- 8 years ago
- Wedding: October 2010
OK– I feel really bad about this, but I think it was the best decision for my sanity and stress level heading into the final bend in wedding planning.
I kicked out a bridesmaid. Well, asked her to step down. Well, had one of my other bridesmaids ask her to step down.
I’ve only known this girl for about a year and a half and she is the girlfriend of one of the guys in our circle. I asked her in a moment of engagement bliss, but since then I have not SEEN her at all. Halloween party last year. She never calls, never texts. She has made a few facebook comments, but nothing except “Cute!” etc.
I’ve had a few bridesmaids events in the past few months, and she hasn’t come to any. The one this past weekend (makeup trials) she had rsvp’d for a month in advance and then texted 20 minutes before saying she forgot she had a baby shower and she was sorry.

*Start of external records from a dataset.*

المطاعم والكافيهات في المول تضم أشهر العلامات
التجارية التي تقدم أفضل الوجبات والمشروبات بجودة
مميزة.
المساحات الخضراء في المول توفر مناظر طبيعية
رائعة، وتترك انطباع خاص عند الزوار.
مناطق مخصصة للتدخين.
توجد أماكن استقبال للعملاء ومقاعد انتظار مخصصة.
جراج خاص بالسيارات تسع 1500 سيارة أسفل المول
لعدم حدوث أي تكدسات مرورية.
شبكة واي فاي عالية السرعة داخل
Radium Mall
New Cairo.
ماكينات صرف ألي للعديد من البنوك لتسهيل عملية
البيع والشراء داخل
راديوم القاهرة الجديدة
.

Her bf, meanwhile, has not talked to any of the guys since that party (nothing happend at that time, I think it was something later that weekend, and then he moved out of his apartment and pretty much left the circle, even thought they have been friends since 1st grade.)
I am the most nonconfrontational person ever, and I was willing to keep her in the party, but was getting really stressed and worried, not to mention not knowing if I could count on her to show up for anything but the wedding (if that even). Still, I was going to keep her because I had asked her, and didn’t want to go back on that. But at the advice of my bridesmaids, we appointed one to call her and ask if she was interested in continuing in the party. All she got was a string of excuses, but she never answered the question, so the bridesmaid told her we would just be moving on without her.
I feel like a weight’s been lifted off me, and I am so happy to have just my friends in the party, and really excited for all future events now. She hasn’t texted or called me directly since she txted to cancel saturday. She had a vague FB status about true colors, but that was it.
But I feel like a bridezilla now. Was I wrong for doing this?